Steve Perrin

Personal information
- Full name: Stephen Charles Perrin
- Date of birth: 13 February 1952 (age 74)
- Place of birth: Paddington, Greater London, England
- Position: Forward

Youth career
- ?–1973: Queens Park Rangers

Senior career*
- Years: Team / Apps / (Gls)
- 1973–1976: Wycombe Wanderers / 78 / (34)
- 1976–1978: Crystal Palace / 48 / (13)
- 1978–1979: Plymouth Argyle / 35 / (6)
- 1979–1981: Portsmouth / 28 / (3)
- 1981: Hillingdon Borough / ? / (?)
- 1981–1982: Northampton Town / 22 / (6)
- 1982–1984: Wycombe Wanderers / ? / (?)
- 1984–?: Hillingdon Borough / ? / (?)
- ?: St Albans City / ? / (?)

= Steve Perrin (footballer) =

English footballer

Stephen Charles Perrin (born 13 February 1952) is an English former professional footballer who played as a forward in the English Football League for Crystal Palace, Plymouth Argyle, Portsmouth and Northampton Town. He also played non-league football for Wycombe Wanderers, Hillingdon Borough and St. Albans City.

==Playing career==
Perrin was born in Paddington, Greater London and began his youth career at Queens Park Rangers, before moving to Wycombe Wanderers, then playing in the Isthmian League. He made his debut in the 1973–74 season, going on to make 78 league appearances for the club, scoring 34 goals. In March 1976, Perrin was signed for Crystal Palace by Malcolm Allison.

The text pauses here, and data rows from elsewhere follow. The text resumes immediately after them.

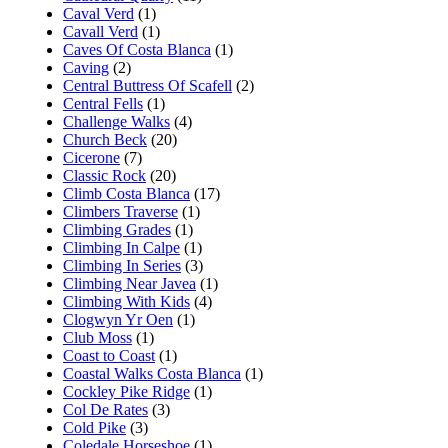
Caval Verd
(1)
Cavall Verd
(1)
Caves Of Costa Blanca
(1)
Caving
(2)
Central Buttress Of Scafell
(2)
Central Fells
(1)
Challenge Walks
(4)
Church Beck
(20)
Cicerone
(7)
Classic Rock
(20)
Climb Costa Blanca
(17)
Climbers Traverse
(1)
Climbing Grades
(1)
Climbing In Calpe
(1)
Climbing In Series
(3)
Climbing Near Javea
(1)
Climbing With Kids
(4)
Clogwyn Yr Oen
(1)
Club Moss
(1)
Coast to Coast
(1)
Coastal Walks Costa Blanca
(1)
Cockley Pike Ridge
(1)
Col De Rates
(3)
Cold Pike
(3)
Coledale Horseshoe
(1)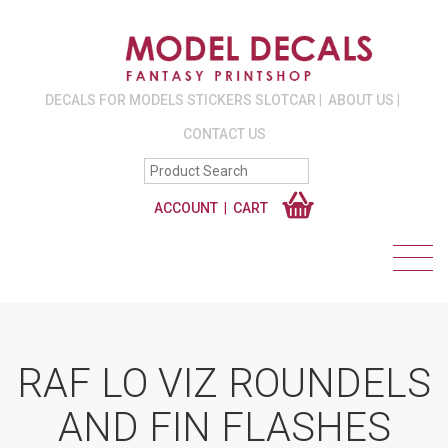
DECALS FOR MODELS STICKERS SLOTCAR
ABOUT US
CONTACT US
ACCOUNT
CART
RAF LO VIZ ROUNDELS
AND FIN FLASHES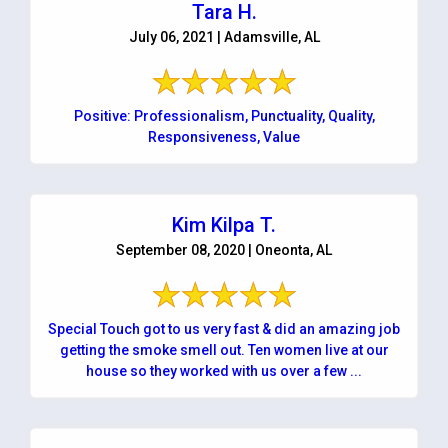
Tara H.
July 06, 2021 | Adamsville, AL
Positive: Professionalism, Punctuality, Quality,
Responsiveness, Value
Kim Kilpa T.
September 08, 2020 | Oneonta, AL
Special Touch got to us very fast & did an amazing job
getting the smoke smell out. Ten women live at our
house so they worked with us over a few ...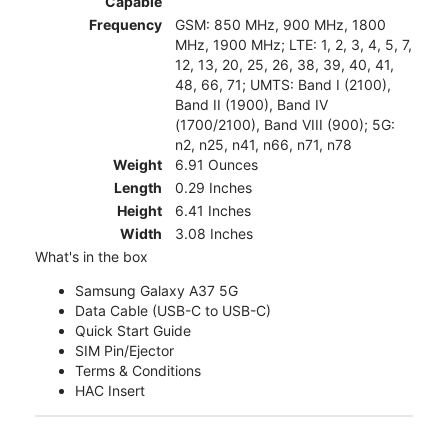
Capable
Frequency
GSM: 850 MHz, 900 MHz, 1800
MHz, 1900 MHz; LTE: 1, 2, 3, 4, 5, 7,
12, 13, 20, 25, 26, 38, 39, 40, 41,
48, 66, 71; UMTS: Band I (2100),
Band II (1900), Band IV
(1700/2100), Band VIII (900); 5G:
n2, n25, n41, n66, n71, n78
Weight
6.91 Ounces
Length
0.29 Inches
Height
6.41 Inches
Width
3.08 Inches
What's in the box
Samsung Galaxy A37 5G
Data Cable (USB-C to USB-C)
Quick Start Guide
SIM Pin/Ejector
Terms & Conditions
HAC Insert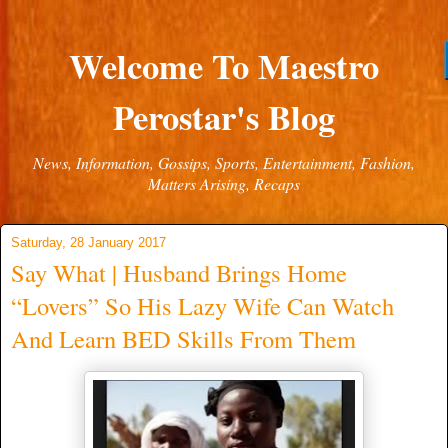
Welcome To Maestro
Perostar's Blog
News, Information, Gossips, Sports, Entertainment, Fashion,
Matters Arising, Recaps
Saturday, 28 January 2017
Say What | Husband Brings Home
“Lovers” So His Lazy Wife Can Watch
And Learn BED Skills From Them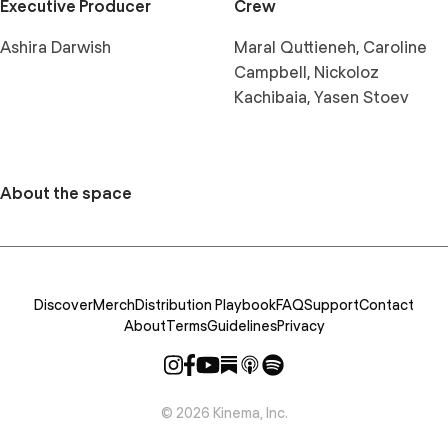
Executive Producer
Crew
Ashira Darwish
Maral Quttieneh, Caroline
Campbell, Nickoloz
Kachibaia, Yasen Stoev
About the space
Discover
Merch
Distribution Playbook
FAQ
Support
Contact
About
Terms
Guidelines
Privacy
©
2026
Kinema, Inc.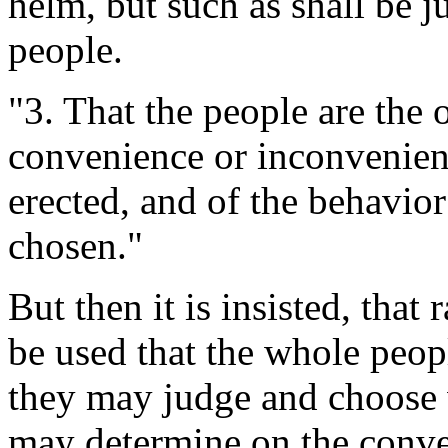
helm, but such as shall be j
people.
"3. That the people are the 
convenience or inconvenien
erected, and of the behavior
chosen."
But then it is insisted, that
be used that the whole peop
they may judge and choose w
may determine on the conve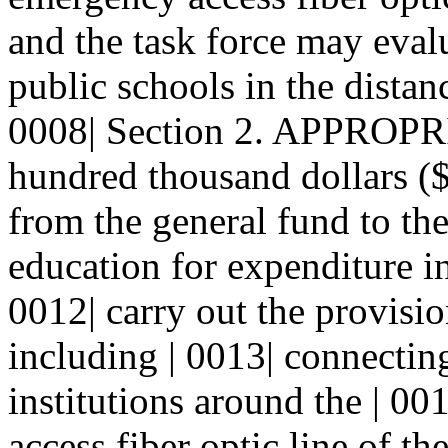
and the task force may evalu
public schools in the distanc
0008| Section 2. APPROPRI
hundred thousand dollars ($
from the general fund to th
education for expenditure in
0012| carry out the provision
including | 0013| connectin
institutions around the | 00
access fiber optic line of th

The next season Perrin made 33 appearances, scoring 9 goals, with the Palace team that achieved promotion from the Football League Third Division under Terry Venables. He made a further 15 appearances, scoring 4 goals, in 1977–78 before moving on to Plymouth Argyle in March that season, where he again played under Allison. After 35 appearances, scoring 6 goals, Perrin moved to Portsmouth in 1979, where he made 28 appearances, scoring 3 goals, before moving into non-league football with Hillingdon Borough in 1981.

However, Perrin returned to League football on a non-contract basis with Northampton Town in 1981–82, where he scored 6 times in 22 appearances. He then returned to Wycombe Wanderers, helping the club to win the Isthmian League in 1983, before concluding his career with Hillingdon Borough and St Albans City.